Minister of State for Health
- In office 12 March 2012 – 17 November 2018
- President: Mohamed Waheed Hassan Manik Abdulla Yameen Abdul Gayoom
- Preceded by: Ibrahim Waheed
- Succeeded by: Khadeeja Abdul Samad Abdulla

Personal details
- Born: 12 September 1972 (age 53) Galolhu, Malé, Maldives
- Party: People's National Congress
- Occupation: Politician
- Cabinet: Cabinet of Mohamed Muizzu

= Aishath Rameela =

Maldivian politician (born 1972)

Aishath Rameela (born 12 September 1972) is a Maldivian politician who is currently serving as a member of the Human Rights Commission of the Maldives since 2025. She previously served as the Minister of Agriculture and Animal Welfare from 2023 until her resignation in 2024.

== Career ==
Rameela started her career in 1990, as a nurse.

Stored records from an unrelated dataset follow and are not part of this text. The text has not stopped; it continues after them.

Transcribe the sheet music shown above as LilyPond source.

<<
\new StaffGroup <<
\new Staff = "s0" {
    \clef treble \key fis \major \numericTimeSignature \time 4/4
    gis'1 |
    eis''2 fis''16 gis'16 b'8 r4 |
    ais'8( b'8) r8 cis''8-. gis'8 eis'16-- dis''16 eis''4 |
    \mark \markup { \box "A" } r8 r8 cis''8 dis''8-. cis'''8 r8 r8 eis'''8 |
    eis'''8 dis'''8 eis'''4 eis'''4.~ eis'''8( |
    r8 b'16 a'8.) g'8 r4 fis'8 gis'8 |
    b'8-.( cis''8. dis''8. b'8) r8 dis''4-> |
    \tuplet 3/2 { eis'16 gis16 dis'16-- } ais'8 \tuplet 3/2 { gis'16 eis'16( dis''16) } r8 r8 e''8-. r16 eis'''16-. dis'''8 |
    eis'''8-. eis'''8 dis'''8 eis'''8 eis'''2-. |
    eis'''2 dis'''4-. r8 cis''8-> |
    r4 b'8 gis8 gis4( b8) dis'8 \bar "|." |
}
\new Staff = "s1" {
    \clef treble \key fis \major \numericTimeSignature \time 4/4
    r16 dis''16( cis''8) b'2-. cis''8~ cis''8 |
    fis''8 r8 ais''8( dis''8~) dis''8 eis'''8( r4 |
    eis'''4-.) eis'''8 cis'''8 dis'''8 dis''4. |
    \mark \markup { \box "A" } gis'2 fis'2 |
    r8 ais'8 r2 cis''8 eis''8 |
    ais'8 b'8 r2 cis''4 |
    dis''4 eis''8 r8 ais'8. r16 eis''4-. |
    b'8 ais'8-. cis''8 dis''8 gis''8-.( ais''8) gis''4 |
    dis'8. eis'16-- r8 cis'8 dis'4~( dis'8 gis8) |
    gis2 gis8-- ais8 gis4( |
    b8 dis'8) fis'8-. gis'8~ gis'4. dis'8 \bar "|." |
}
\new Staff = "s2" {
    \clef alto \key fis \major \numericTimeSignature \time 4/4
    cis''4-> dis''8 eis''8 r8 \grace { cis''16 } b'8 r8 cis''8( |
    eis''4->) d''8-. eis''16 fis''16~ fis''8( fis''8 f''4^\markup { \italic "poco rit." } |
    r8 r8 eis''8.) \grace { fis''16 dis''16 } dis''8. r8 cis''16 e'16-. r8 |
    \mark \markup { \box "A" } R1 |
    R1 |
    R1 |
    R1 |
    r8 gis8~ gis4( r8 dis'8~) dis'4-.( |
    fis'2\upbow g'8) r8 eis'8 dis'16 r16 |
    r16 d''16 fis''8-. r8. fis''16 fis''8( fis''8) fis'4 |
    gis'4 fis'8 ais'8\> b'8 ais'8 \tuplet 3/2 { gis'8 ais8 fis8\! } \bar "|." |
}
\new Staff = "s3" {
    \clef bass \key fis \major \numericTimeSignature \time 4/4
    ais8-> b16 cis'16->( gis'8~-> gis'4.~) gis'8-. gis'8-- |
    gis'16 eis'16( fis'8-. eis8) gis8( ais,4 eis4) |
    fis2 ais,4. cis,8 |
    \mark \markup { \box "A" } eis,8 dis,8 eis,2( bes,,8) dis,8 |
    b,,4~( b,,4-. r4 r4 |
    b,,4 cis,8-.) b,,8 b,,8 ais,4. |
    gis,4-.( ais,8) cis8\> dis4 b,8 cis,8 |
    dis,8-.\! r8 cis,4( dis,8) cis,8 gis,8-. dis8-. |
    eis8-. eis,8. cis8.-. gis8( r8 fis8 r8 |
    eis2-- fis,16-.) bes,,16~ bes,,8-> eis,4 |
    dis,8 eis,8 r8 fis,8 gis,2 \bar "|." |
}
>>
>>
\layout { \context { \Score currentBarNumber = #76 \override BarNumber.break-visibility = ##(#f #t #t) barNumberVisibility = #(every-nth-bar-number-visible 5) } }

She served as the Minister of State for Health during the Waheed and Yameen administration. Rameela has a PhD and was the Registrar at the Maldives Medical and Dental Council.

She was appointed as the Minister of Agriculture and Animal Welfare on 17 November 2023 by President Mohamed Muizzu. She later resigned in December 2024 due to a cancer diagnosis.

In October 2025, President Muizzu nominated Rameela to the Human Rights Commission of the Maldives (HRCM) for parliamentary approval. She was later approved by the People's Majlis. In November, she was appointed by Muizzu.

In January 2026, President Muizzu forwarded Rameela's name to the Human Rights and Gender Committee as the President of the Human Rights Commission of the Maldives. The Majlis later approved her as the president of the commission.